• [TASK BRIEF]
Could you reproduce every record below exactly, excluding all pictures?

....

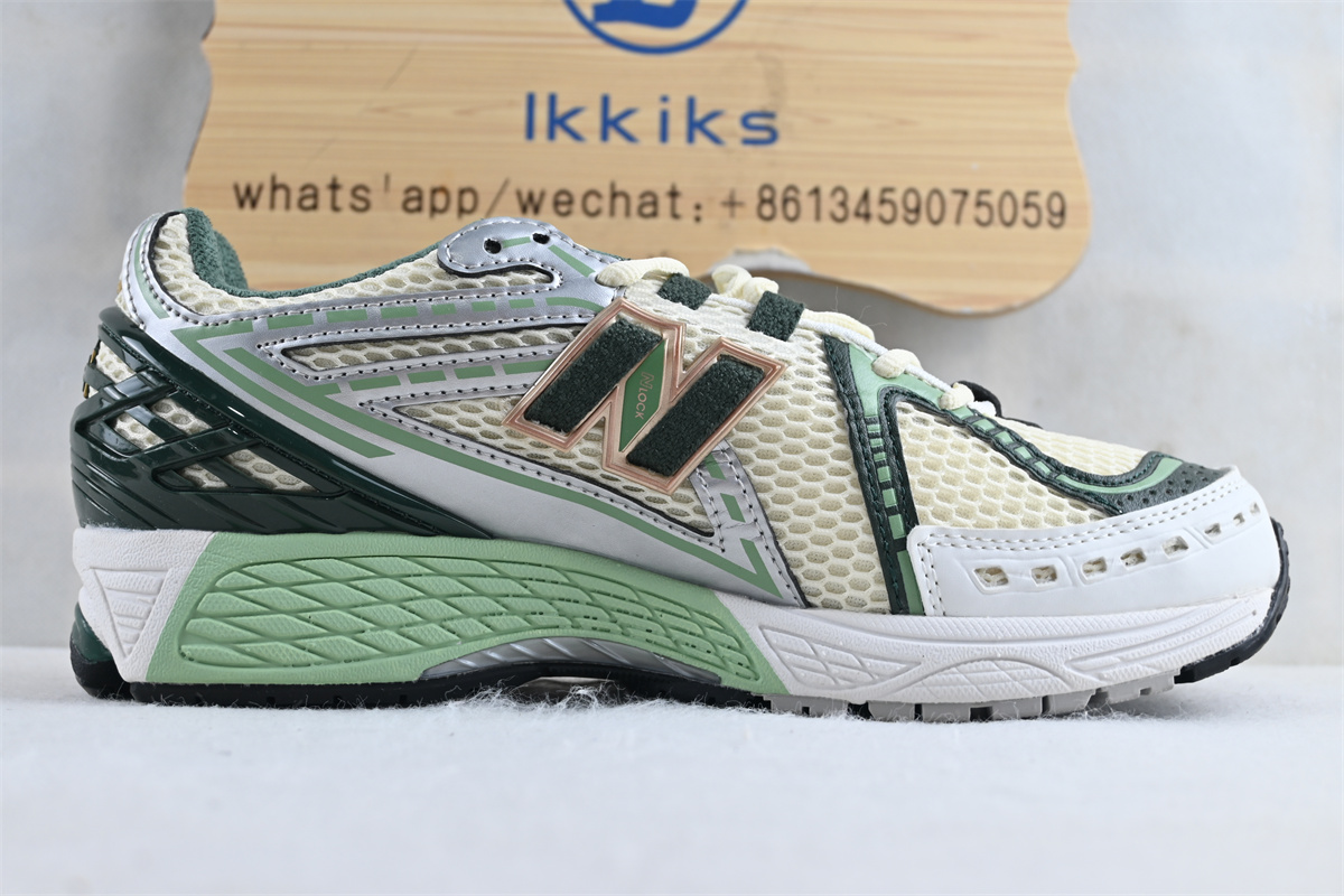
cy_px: 448
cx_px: 672
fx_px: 1848
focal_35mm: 50
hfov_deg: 40.0
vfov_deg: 27.3
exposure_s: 1/30
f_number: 5
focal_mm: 33
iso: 100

....

• [TASK ANSWER]
cy_px: 448
cx_px: 672
fx_px: 1848
focal_35mm: 50
hfov_deg: 40.0
vfov_deg: 27.3
exposure_s: 1/30
f_number: 5
focal_mm: 33
iso: 100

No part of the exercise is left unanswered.